La prescription fait perdre le droit au maintien dans les lieux
L’article L. 145-28 du Code de commerce protège normalement le locataire auquel le renouvellement est refusé : tant que l’indemnité d’éviction ne lui a pas été payée, il peut se maintenir dans les locaux aux conditions et clauses du bail expiré, sous réserve d’une indemnité d’occupation.
Mais ce maintien est attaché au droit à indemnité. Lorsque l’action en paiement est prescrite, le locataire ne peut plus s’appuyer sur l’article L. 145-28 pour rester dans les lieux. Son occupation devient sans droit ni titre à compter de la prescription.
La date est importante. Dans l’arrêt du 5 septembre 2012, n° 11-19.200, la Cour de cassation avait déjà distingué la période suivant l’expiration du bail, pendant laquelle le locataire bénéficie encore du maintien légal, de celle qui s’ouvre après la prescription. Il ne faut donc pas confondre la date d’effet du congé, qui met fin au bail, avec la date ultérieure à laquelle le droit au maintien disparaît faute d’avoir préservé l’action en indemnité.
L’arrêt du 12 février 2026 ajoute une conséquence procédurale très concrète : après prescription, l’occupation sans droit ni titre peut constituer un trouble manifestement illicite.

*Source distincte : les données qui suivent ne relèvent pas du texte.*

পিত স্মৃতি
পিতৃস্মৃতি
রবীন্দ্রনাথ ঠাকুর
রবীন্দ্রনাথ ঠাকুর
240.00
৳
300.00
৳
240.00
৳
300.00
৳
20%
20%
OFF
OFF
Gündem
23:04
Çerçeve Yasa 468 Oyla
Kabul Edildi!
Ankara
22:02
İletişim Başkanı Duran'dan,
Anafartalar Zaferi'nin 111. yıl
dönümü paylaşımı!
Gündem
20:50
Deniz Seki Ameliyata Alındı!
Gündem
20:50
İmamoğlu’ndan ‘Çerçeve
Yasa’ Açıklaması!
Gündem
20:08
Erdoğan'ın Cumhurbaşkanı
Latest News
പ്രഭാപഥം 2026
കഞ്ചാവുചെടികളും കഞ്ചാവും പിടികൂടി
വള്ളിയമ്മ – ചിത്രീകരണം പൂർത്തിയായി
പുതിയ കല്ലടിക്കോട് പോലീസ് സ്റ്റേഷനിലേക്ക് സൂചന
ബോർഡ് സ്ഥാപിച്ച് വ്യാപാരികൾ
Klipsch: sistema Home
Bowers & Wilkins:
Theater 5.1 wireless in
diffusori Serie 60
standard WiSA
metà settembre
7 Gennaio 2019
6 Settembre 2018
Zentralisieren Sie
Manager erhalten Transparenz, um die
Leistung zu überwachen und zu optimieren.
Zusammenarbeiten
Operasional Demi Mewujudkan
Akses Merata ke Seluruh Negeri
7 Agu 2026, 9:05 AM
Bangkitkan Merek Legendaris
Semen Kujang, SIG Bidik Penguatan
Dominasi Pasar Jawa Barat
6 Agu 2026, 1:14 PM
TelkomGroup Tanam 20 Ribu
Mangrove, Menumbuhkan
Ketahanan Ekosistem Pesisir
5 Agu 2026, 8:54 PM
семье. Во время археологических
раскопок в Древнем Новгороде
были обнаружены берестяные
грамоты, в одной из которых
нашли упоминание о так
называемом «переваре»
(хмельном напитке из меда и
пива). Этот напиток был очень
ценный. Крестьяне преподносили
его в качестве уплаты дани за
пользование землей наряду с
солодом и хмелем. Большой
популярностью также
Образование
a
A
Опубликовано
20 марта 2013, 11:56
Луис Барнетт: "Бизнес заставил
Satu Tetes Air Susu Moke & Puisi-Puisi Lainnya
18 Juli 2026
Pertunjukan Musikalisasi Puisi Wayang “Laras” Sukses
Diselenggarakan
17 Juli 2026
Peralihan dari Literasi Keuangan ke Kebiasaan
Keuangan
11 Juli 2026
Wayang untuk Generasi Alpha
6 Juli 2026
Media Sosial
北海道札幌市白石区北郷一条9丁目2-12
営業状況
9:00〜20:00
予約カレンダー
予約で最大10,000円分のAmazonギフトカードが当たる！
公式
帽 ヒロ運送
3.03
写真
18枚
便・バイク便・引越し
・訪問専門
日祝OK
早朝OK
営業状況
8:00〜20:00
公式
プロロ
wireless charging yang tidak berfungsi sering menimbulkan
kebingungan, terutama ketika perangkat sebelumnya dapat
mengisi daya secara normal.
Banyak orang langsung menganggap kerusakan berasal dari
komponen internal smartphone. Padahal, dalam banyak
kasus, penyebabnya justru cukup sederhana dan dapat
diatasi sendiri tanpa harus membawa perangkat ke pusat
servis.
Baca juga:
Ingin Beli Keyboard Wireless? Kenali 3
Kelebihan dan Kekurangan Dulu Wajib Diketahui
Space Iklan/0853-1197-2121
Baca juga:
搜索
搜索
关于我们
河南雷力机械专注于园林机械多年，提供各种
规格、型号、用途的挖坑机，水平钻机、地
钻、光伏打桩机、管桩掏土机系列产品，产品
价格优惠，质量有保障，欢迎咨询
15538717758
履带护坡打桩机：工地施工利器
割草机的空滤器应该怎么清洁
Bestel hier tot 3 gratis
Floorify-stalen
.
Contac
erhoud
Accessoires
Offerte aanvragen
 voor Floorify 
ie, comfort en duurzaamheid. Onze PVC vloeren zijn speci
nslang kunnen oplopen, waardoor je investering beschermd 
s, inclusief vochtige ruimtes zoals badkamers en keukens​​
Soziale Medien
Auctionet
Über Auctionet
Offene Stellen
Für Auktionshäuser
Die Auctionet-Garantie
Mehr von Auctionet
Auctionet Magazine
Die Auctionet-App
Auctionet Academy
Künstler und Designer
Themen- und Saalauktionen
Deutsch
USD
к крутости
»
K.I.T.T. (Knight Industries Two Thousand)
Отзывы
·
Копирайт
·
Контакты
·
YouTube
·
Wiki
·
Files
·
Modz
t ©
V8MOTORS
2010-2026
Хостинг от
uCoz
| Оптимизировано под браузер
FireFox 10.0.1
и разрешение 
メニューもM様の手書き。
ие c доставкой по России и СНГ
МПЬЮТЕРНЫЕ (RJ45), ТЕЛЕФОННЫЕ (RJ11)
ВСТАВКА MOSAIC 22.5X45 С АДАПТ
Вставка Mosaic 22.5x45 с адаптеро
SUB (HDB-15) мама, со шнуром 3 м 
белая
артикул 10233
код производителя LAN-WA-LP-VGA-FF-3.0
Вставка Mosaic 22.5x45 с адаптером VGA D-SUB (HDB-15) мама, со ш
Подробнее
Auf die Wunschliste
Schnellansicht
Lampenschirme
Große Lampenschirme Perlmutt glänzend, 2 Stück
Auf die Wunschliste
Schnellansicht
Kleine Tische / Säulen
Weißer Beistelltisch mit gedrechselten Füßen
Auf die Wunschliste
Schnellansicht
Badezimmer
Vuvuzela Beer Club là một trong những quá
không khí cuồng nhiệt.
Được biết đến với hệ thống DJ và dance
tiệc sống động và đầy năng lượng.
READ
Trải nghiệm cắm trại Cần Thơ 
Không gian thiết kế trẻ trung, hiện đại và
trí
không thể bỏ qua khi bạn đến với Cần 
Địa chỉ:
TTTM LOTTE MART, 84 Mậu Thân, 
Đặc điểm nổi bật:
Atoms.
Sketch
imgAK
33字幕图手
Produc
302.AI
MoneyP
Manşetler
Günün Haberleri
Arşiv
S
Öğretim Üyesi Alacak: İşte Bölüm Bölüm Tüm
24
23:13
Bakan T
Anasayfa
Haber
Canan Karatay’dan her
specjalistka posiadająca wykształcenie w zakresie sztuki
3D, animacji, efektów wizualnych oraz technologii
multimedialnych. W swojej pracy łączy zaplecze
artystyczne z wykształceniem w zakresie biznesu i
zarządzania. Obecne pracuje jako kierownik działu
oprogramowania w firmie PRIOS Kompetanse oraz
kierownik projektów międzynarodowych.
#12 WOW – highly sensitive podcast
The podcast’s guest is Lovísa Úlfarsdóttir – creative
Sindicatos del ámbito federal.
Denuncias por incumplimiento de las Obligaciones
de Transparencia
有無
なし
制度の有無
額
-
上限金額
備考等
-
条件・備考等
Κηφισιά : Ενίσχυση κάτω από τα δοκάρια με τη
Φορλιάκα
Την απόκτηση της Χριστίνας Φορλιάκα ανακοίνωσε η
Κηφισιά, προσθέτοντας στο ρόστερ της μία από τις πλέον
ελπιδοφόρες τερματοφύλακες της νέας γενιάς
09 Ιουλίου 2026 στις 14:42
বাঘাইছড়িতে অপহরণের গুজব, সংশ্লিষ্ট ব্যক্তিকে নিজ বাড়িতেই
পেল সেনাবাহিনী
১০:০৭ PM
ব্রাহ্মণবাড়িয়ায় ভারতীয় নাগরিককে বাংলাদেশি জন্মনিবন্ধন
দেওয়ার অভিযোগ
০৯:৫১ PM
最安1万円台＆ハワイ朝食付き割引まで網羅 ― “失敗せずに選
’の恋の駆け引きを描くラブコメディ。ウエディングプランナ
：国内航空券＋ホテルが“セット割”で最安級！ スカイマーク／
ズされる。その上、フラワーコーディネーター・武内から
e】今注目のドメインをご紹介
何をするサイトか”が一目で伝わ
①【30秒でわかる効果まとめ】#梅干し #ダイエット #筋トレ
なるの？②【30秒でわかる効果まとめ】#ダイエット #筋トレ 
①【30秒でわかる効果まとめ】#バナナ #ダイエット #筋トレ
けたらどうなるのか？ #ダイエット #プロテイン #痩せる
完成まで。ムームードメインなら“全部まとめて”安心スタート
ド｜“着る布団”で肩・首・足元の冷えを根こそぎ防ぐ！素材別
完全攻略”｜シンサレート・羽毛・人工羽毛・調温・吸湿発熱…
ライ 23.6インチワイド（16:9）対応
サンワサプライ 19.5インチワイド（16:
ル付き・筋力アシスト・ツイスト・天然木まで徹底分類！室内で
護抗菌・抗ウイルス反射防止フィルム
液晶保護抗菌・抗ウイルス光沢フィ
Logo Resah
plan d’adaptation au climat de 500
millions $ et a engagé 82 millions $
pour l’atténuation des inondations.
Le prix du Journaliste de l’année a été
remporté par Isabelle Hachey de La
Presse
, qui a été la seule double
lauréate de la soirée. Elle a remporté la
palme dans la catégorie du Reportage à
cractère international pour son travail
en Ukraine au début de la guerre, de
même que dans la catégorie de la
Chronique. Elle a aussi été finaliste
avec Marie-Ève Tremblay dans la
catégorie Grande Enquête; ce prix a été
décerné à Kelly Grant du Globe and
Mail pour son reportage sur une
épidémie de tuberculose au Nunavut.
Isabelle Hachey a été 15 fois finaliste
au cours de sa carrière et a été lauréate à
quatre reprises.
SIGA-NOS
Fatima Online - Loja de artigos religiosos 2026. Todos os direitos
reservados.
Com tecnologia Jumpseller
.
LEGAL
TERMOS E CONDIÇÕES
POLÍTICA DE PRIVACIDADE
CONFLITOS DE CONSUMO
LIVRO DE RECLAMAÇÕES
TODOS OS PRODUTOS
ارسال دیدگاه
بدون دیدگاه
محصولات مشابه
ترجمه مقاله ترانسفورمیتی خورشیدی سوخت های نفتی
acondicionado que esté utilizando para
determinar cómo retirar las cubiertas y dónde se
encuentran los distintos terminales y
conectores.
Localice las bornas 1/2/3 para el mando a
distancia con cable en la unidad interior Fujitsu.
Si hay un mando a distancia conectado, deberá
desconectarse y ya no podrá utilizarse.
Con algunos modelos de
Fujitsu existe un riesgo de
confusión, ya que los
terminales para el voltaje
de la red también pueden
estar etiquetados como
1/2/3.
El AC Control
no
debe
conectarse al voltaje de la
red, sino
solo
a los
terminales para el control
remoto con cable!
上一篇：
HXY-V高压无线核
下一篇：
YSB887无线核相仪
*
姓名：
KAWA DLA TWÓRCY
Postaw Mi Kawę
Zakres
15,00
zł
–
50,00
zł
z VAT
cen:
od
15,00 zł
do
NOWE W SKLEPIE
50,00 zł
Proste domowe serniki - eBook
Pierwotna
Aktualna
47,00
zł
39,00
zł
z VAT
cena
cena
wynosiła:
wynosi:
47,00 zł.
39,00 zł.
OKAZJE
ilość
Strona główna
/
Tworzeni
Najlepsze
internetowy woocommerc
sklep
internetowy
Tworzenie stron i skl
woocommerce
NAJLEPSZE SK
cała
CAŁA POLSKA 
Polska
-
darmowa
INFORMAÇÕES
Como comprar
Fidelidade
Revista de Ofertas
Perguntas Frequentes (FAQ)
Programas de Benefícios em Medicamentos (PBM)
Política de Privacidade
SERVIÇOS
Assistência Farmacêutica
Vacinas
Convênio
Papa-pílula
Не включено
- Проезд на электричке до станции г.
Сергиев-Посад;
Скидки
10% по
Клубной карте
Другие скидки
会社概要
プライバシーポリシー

Or l’article 835, alinéa 1er, du Code de procédure civile permet au juge des référés d’ordonner les mesures de remise en état nécessaires même en présence d’une contestation sérieuse. Le bailleur peut donc solliciter l’expulsion en référé lorsque la prescription est acquise et qu’aucun autre titre ne justifie le maintien du locataire.
Quelle vigilance après un congé avec offre d’indemnité d’éviction ?
Pour le locataire, la date d’effet du congé doit immédiatement être reportée dans un calendrier de prescription. L’offre d’indemnité, les échanges comptables, les négociations ou la perspective d’une expertise ne permettent pas, à eux seuls, de considérer le délai de deux ans comme interrompu ou suspendu.
À défaut d’accord définitif suffisamment tôt, une action doit être engagée pour préserver le droit à indemnité, sauf à disposer d’une cause d’interruption ou de suspension juridiquement certaine. L’enjeu est double : la prescription fait perdre non seulement l’action en paiement, mais aussi le droit au maintien dans les lieux.
Pour le bailleur, l’arrêt confirme qu’une offre d’indemnité n’interdit pas d’opposer ultérieurement la prescription. Il faut toutefois examiner les actes accomplis pendant le délai, car une reconnaissance postérieure répondant aux conditions de l’article 2240, une demande en justice ou certaines mesures d’instruction peuvent modifier le cours de la prescription.
L’enseignement pratique est donc simple : négocier le montant de l’indemnité ne dispense jamais de protéger le délai d’action. Tant que la situation n’est pas définitivement réglée, la discussion amiable et la préservation du droit d’agir doivent être conduites parallèlement.
À retenir
Un congé avec refus de renouvellement et offre d’indemnité d’éviction fait courir le délai de deux ans permettant au locataire d’en demander le paiement.
L’absence de contestation du bailleur sur le principe de l’indemnité ne dispense pas le locataire de saisir le tribunal.
La mauvaise foi du bailleur n’est pas, à elle seule, une cause d’interruption ou de suspension de la prescription.
Une véritable reconnaissance du droit par le bailleur peut toutefois devoir être examinée au regard de l’article 2240 du Code civil.
Lorsque la prescription est acquise, le locataire perd son droit au maintien dans les lieux.
Son occupation devient alors sans droit ni titre et peut justifier une expulsion en référé.